In our human lives, we are always in search of meaning and purpose. We will often confuse ourselves into thinking that some worldly idol (e.g., wealth, power, prestige, recreational drugs and alcohol, relationships, acquisitions) will provide us with these things. The truth is that no worldly idol will ever provide meaning and purpose. Time spent with idols distracts and diverts us from our search for real meaning and purpose; because of that we feel evermore empty and adrift, and the cycle continues. Fear and perceived loss of control are also significant distracting factors in our search for meaning and purpose. Idol worship, fear and perceived loss of control are all at work in our lives these days. Not for a century, and before that not since the great plagues of Europe in the Middle Ages has the majority of the world’s population been so disconnected, dispersed and fearful. We huddle in our homes like those Jesus-followers of old, wondering if and when we (or someone we love) will be lost to this trial. While we wait, are we expecting the risen Christ to come to us and breathe into us meaning and purpose for our lives?
It seems a good time to get back to our story…the wise older woman and the grieving man were sitting beside the stream. She was swirling the long branch in the water and had just responded to his question of whether there could be meaning and purpose in his life following the death of his wife. She said, “It all depends on what it means to you to be alive.” In his sorrow, the man dropped his shoulders and the old woman gave him the branch. ‘Go on,’ she said, “touch the branch to the water.’ As he poked the branch in the running stream, there was something comforting about feeling the movement of the water in his hand through the branch. She touched his hand and said, ‘You see, that you can feel the water without putting your hand in the water, this is what meaning feels like.’ The man grew tender but still seemed puzzled. She said, ‘Close your eyes and feel your wife now gone. That you can feel her in your heart without being able to touch her, this is how meaning saves us.’ The widower began to cry. The old woman put her arm around him, ‘No one knows how to live or how to die. We only know how to love and how to lose, and how to pick up branches of meaning along the way.’”

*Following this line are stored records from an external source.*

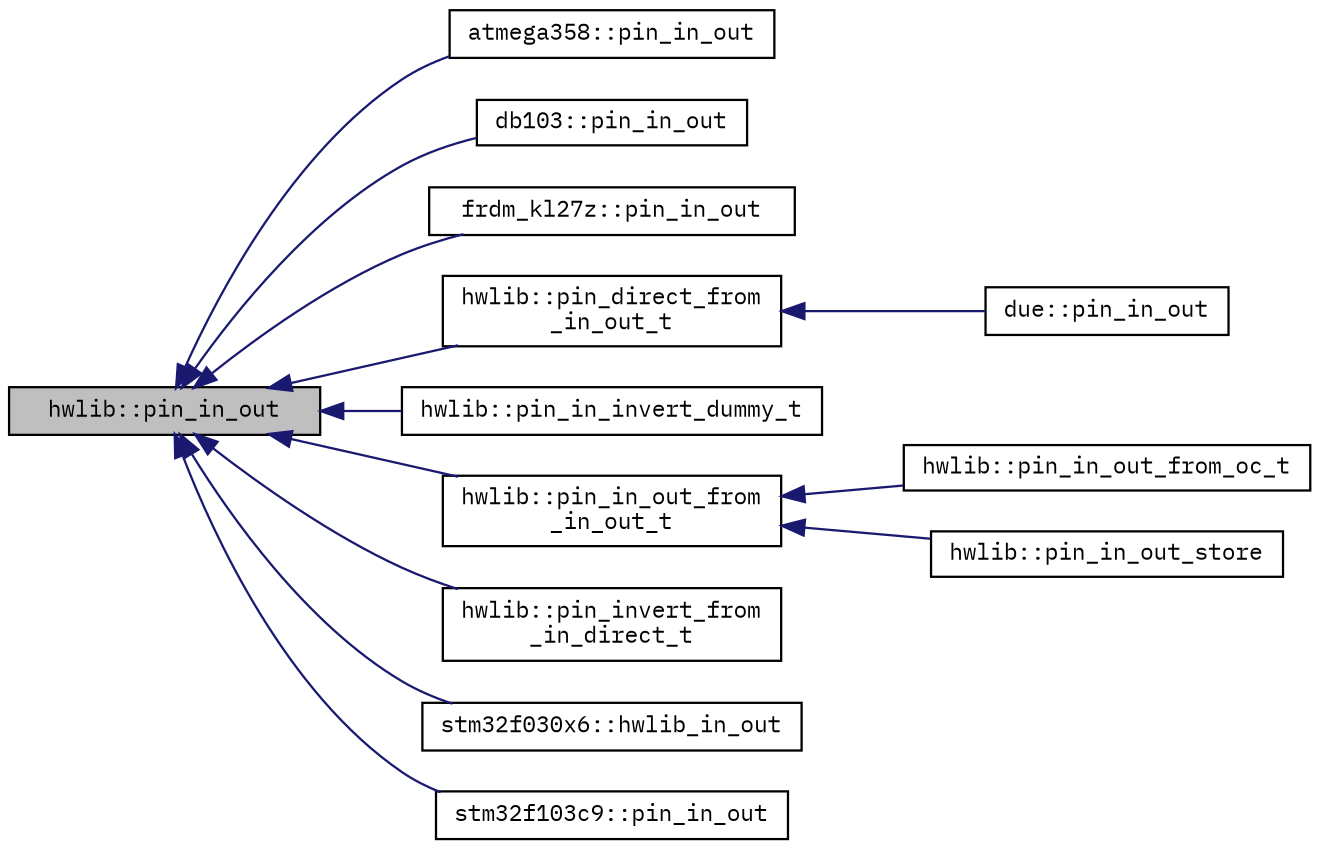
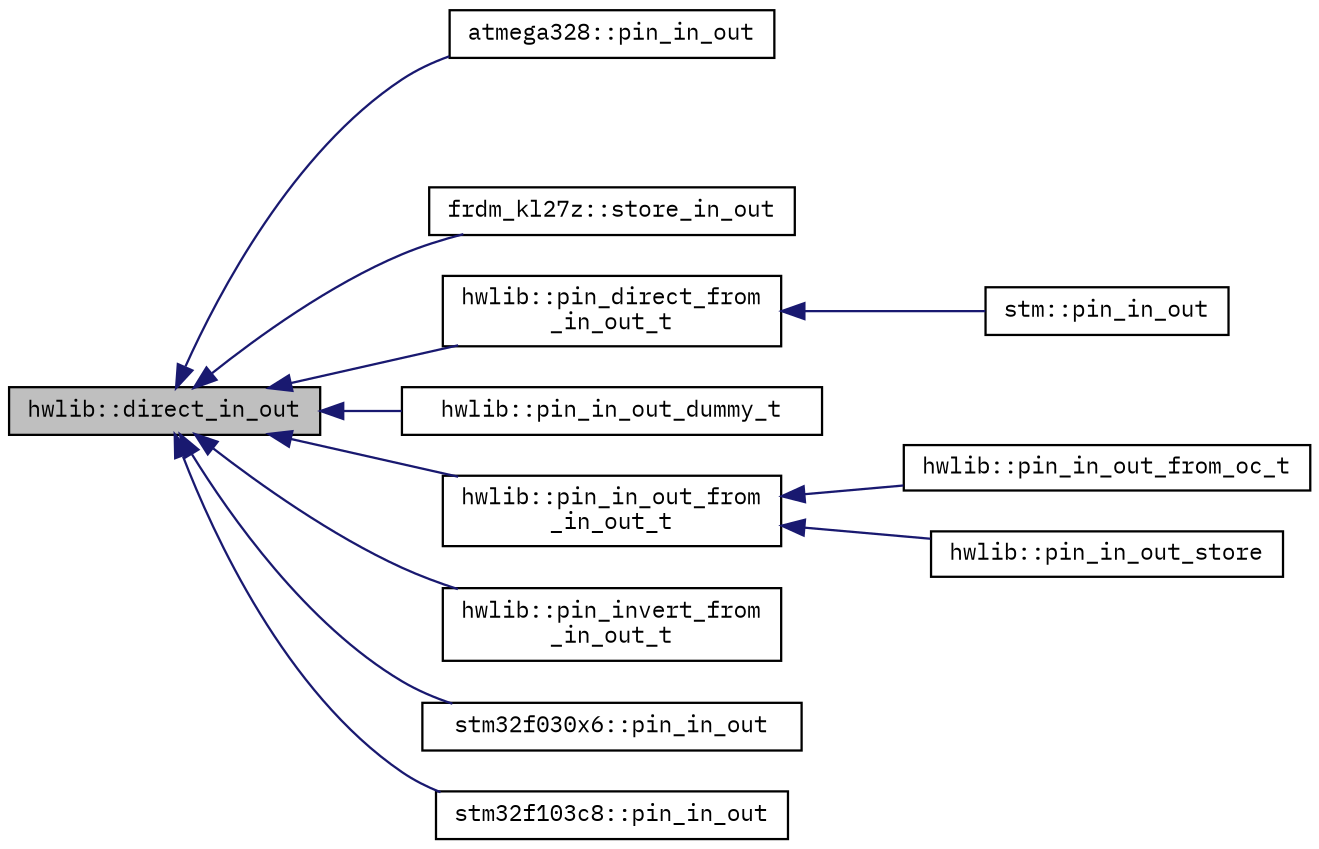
  digraph {
    fontname="IBM Plex Mono"
    rankdir=LR
    node [color=black fillcolor=white fontname="IBM Plex Mono" fontsize=10 shape=record style=filled]
    edge [color=midnightblue dir=back fontname="IBM Plex Mono" fontsize=10 labelfontname=Helvetica labelfontsize=10 style=solid]
-   n1 [fillcolor=grey75 fontcolor=black height=0.2 label="hwlib::pin_in_out" width=0.4]
-   n2 [height=0.2 label="atmega358::pin_in_out" width=0.4]
-   n3 [height=0.2 label="db103::pin_in_out" width=0.4]
-   n4 [height=0.2 label="frdm_kl27z::pin_in_out" width=0.4]
+   n1 [fillcolor=grey75 fontcolor=black height=0.2 label="hwlib::direct_in_out" width=0.4]
+   n2 [height=0.2 label="atmega328::pin_in_out" width=0.4]
+   n4 [height=0.2 label="frdm_kl27z::store_in_out" width=0.4]
    n5 [height=0.2 label="hwlib::pin_direct_from\l_in_out_t" width=0.4]
-   n6 [height=0.2 label="hwlib::pin_in_invert_dummy_t" width=0.4]
+   n6 [height=0.2 label="hwlib::pin_in_out_dummy_t" width=0.4]
    n7 [height=0.2 label="hwlib::pin_in_out_from\l_in_out_t" width=0.4]
-   n8 [height=0.2 label="hwlib::pin_invert_from\l_in_direct_t" width=0.4]
-   n9 [height=0.2 label="stm32f030x6::hwlib_in_out" width=0.4]
-   n10 [height=0.2 label="stm32f103c9::pin_in_out" width=0.4]
-   n11 [height=0.2 label="due::pin_in_out" width=0.4]
+   n8 [height=0.2 label="hwlib::pin_invert_from\l_in_out_t" width=0.4]
+   n9 [height=0.2 label="stm32f030x6::pin_in_out" width=0.4]
+   n10 [height=0.2 label="stm32f103c8::pin_in_out" width=0.4]
+   n11 [height=0.2 label="stm::pin_in_out" width=0.4]
    n12 [height=0.2 label="hwlib::pin_in_out_from_oc_t" width=0.4]
    n13 [height=0.2 label="hwlib::pin_in_out_store" width=0.4]
    n1 -> n2
-   n1 -> n3
    n1 -> n4
    n1 -> n5
    n1 -> n6
    n1 -> n7
    n1 -> n8
    n1 -> n9
    n1 -> n10
    n5 -> n11
    n7 -> n12
    n7 -> n13
  }
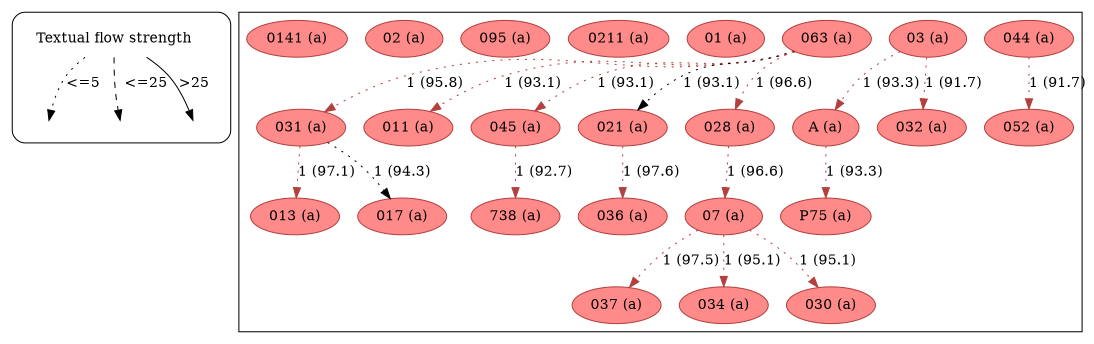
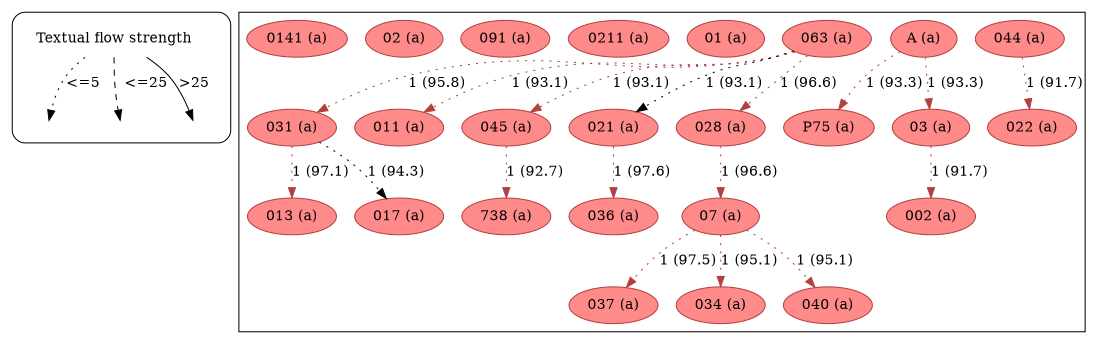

The Disciple Thomas shows the truth in the older woman’s words with his responses toward the risen Christ. He did not need to touch Christ to feel the meaning that He was Thomas’s Lord and God. Likewise, through the power of the Holy Spirit which we access through the branches of worship, prayer, scripture reading and study, and spending time in community with other believers, we can be in touch with God and God’s meaning and purpose for our lives – this is the path to our salvation. When you are feeling down and unsure of whether you have what it takes to continue on through the trials in your life, consider what the wise older woman taught…it all depends on what it means to you to be truly alive and filled with meaning and purpose. We really do only know how to love and to lose. Consider our present time and those things we have lost. Staying strong with our faith in the risen Christ, however, will allow us to weather this time of trial and come out of it with a greater sense of meaning and purpose in our lives. Grab a spiritual branch and dip it in the water of God’s ever flowing stream of love for you and you will find meaning. Amen and amen!